Emeğin Sanatı E-Dergi 169. Sayı Yeni Kanalında

14 Mart 2013 Perşembe

YAVUZ AKÖZEL:Bir Türkiyeli Göçmenin Notları -5




         
BİR  TÜRKİYELİ GÖÇMENİN NOTLARI - V





Özgürlük Yanılsaması









          
E 70 -3 no’lu Autobahndayız ve Slavinski Brod’a doğru ortalama saate 120 km’lik bir hızla ilerliyoruz.Ortalık günlük-güneşlik,arabanın içi sıcacık ve radyoda fm’de çok hoş sırp müzikleri dinliyoruz. Balkan müziklerini hep sevmişimdir. Yalnız müziklerini mi? Dillerini de, insanlarını da, memleketlerini de sevmişimdir. En neşeli müziklerinde bile bir yanıklık, burukluk vardır. Böyle duyumsamışımdır hep!
   
Eskiden bu yollar tek gidiş-gelişti ve bu autobahnların yapımında öğrenciler de çalıştırılıyordu. Kızlı-oğlanlı güzel bir tempoyla ezgiler söyliyerek çalışan çocukları hayranlıkla gözler, onlara sigara dağıtırdım. Bölünmemiş bir Yugoslavyaydı o zaman ve Mareşal Titoya özgü çarpık bir sosyalizm yönetimi vardı. Batı kapitalist ülkeleriyle kıyaslandığında oldukça geri kalmış gibi görünüyordu. Daha doğrusu bizim geri kalmışlık kıstaslarımıza göre bir değerlendirme yapıyorum anlıyacağınız! Bu kıstas, bu karşılaştırma gözlemlere dayanıyordu. Yollar, binalar, mağazalar, lokantalar, giyim kuşamdaki lükslük derecesi, halkın kullandığı vasıtalar vb..

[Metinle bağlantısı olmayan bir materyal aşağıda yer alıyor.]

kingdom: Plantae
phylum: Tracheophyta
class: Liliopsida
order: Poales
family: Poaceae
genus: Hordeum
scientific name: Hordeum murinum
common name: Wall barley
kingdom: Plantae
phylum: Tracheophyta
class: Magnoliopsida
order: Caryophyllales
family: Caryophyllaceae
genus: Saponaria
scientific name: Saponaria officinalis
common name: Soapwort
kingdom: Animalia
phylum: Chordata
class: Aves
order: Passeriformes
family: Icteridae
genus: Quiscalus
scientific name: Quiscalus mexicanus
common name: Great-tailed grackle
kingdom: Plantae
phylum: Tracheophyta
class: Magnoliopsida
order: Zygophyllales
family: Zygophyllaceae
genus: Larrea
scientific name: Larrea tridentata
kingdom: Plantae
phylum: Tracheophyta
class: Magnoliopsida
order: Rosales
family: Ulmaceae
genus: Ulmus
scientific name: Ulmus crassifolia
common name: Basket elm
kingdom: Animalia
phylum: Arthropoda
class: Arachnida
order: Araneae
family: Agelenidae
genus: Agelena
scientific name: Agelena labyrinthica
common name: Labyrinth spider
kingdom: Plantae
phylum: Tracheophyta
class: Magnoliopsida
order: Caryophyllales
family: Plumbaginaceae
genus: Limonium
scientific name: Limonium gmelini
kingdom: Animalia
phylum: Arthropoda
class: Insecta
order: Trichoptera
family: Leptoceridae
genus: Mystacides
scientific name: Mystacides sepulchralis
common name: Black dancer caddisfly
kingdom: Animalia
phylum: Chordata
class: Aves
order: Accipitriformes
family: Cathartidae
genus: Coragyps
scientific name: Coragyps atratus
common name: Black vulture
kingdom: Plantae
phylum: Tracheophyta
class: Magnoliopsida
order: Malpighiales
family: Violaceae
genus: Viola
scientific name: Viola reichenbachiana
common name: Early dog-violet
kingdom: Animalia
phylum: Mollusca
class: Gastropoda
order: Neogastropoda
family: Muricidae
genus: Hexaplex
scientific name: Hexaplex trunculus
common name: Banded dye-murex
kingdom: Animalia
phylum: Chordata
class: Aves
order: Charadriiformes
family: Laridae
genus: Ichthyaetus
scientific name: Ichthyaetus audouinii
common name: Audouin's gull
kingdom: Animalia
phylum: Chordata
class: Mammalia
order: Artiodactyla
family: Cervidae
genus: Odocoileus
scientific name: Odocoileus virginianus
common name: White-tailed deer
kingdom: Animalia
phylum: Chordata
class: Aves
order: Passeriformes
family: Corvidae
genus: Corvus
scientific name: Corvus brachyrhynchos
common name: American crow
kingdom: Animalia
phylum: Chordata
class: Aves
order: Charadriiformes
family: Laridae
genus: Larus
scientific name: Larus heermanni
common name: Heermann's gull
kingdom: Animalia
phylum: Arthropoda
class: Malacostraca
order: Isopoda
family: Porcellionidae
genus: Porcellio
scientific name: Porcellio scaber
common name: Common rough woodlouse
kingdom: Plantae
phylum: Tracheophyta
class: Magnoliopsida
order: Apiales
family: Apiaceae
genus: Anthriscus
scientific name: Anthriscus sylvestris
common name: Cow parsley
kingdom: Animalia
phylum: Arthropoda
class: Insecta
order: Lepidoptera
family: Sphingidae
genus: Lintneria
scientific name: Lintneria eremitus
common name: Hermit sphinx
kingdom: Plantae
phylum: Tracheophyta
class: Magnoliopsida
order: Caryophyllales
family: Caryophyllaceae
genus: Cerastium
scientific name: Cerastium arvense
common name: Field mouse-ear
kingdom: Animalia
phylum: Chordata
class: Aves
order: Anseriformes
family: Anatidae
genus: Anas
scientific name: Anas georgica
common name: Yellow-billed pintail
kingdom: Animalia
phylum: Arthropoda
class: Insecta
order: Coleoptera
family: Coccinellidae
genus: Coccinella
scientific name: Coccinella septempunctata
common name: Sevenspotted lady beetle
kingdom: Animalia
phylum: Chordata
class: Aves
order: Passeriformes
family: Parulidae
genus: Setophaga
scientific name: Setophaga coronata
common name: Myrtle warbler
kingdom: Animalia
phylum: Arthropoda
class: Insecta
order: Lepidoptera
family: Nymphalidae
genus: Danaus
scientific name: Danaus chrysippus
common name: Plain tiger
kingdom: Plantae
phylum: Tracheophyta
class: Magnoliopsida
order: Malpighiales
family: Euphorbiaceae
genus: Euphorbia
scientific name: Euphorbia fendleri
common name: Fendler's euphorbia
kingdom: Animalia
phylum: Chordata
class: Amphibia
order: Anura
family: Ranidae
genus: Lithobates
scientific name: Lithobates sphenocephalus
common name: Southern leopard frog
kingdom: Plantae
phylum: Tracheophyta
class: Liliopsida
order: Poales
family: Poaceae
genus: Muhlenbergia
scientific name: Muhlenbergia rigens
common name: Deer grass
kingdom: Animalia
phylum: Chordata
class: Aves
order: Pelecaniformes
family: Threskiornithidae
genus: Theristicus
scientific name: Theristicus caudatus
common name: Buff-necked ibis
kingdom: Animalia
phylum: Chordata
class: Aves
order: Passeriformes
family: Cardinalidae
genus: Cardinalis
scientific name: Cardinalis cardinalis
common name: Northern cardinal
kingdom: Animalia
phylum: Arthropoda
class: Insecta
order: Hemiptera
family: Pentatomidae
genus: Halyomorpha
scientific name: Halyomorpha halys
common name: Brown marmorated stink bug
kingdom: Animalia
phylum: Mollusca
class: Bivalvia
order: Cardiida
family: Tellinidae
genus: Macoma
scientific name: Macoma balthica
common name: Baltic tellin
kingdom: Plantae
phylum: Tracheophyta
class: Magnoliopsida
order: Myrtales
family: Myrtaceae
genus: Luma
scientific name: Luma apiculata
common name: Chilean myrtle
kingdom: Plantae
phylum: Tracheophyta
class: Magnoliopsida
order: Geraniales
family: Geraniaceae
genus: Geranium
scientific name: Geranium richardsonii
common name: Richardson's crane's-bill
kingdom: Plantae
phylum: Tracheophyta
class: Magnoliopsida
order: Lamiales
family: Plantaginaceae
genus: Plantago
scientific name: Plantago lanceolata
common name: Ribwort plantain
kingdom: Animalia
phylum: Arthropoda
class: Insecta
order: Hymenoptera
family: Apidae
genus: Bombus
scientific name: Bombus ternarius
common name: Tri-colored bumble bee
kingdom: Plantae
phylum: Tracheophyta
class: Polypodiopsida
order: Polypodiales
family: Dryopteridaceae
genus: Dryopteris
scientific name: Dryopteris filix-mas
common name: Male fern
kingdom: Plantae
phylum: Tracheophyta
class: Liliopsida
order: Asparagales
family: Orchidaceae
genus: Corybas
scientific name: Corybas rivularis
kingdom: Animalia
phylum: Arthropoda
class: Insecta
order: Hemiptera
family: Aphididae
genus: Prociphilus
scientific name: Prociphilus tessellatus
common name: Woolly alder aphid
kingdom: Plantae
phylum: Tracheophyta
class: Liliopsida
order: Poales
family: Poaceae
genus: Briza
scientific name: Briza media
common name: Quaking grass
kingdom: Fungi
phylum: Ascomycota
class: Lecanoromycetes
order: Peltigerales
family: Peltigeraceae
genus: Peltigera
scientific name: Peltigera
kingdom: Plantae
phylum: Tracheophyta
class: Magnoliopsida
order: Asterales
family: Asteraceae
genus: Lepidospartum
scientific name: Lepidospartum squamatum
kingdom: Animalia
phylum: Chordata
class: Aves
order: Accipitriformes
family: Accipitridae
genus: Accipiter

Biz batılılar, hele Türkiyeliler hep büyük kasalı, büyük motorlu arabaları tercih etmişizdir. İki nedeni vardır bu tercihin: Birincisi,  izin zamanı, memleketimize giderken eşe dosta götüreceğimiz hediyeler, ısmarlamalar, ev falan almışsak da o eve gerekli öteberiler yüklenecek.. Elektirikli mutfak eşyaları, porselen takımları, kristaller, çatal-kaşık takımları, semaver, yatak örtüleri, tencere takımları, önemle saç şampuanı, sabun, çikolata ve bunun gibi  daha neler neler! Yükle babam yükle... Böyle yüklememizin bir nedeni de, o dönemler Türkiye’nin bir -yoklar- ülkesi olması, olanların da çok pahalı olması. Biz, Türkiyeli göçmenler olarak kıtlıktan çıkmışcasına doyumsuz bir şekilde bunları alır arabalarımıza yüklerdik.

Büyük araba almamızın ikinci nedeni de, Türkiye’deki fakirlik dönemlerimizde araba üzerine kurduğumuz kahrolası düşlerimizdi. İşte o düşler, şimdi gerçek oluyordu. Yıllarca içimizde biriken tıkanmış şeyler, şimdi setleri yıkıyor, darmadağın edip önlenmesi olanaksız, etrafı silip süpüren bir sele dönüşüyordu, etrafı mahşer yerine çeviren bir hortum oluyordu... En büyüğünü istiyorduk;  doyumsuzluğumuzu doyurabilmek için!.. En büyüğünü!...

Autobahn’ın sağ ve sol tarafları, uçsuz bucaksız tarlalarla kaplı. Mahsulü kaldırmışlar, ot balyalarıyla yüklü dev bir traktör tarlaların yanıbaşında ağır ağır gidiyor. Kasketli adam traktörü sürüyor, yanında yine başını sıkı sıkıya sarıp sarmalamış 50 yaşlarında gösteren bir bayan oturuyor. Ağır ağır giden traktöre uyumlu öyle sessiz, konuşmasız, dalgın ve üzünçlü bir halde görünüyorlar. Beni etkiliyor onlardaki bu durgunluk. Mahsülü kaldırılmış ucsuz bucaksız tarlalar alabildiğine sarı bir ıssızlığı yansıtıyor. Ara sıra karga ve güvercinler  kümeler halinde bu sarı ıssızlığa konup konup kalkıyor. Elimde olmayarak, o an önüme çıkan parka dalıyorum. Arabanın penceresini açıyorum... Mis gibi bir koku içeriye doluyor... Ot kokusu, toprak kokusu, doğanın kendine özgü kokusu... Hâlâ eski Yugoslavya’dan kalmış güzellikler, doğallıklar olarak görünüyor bana.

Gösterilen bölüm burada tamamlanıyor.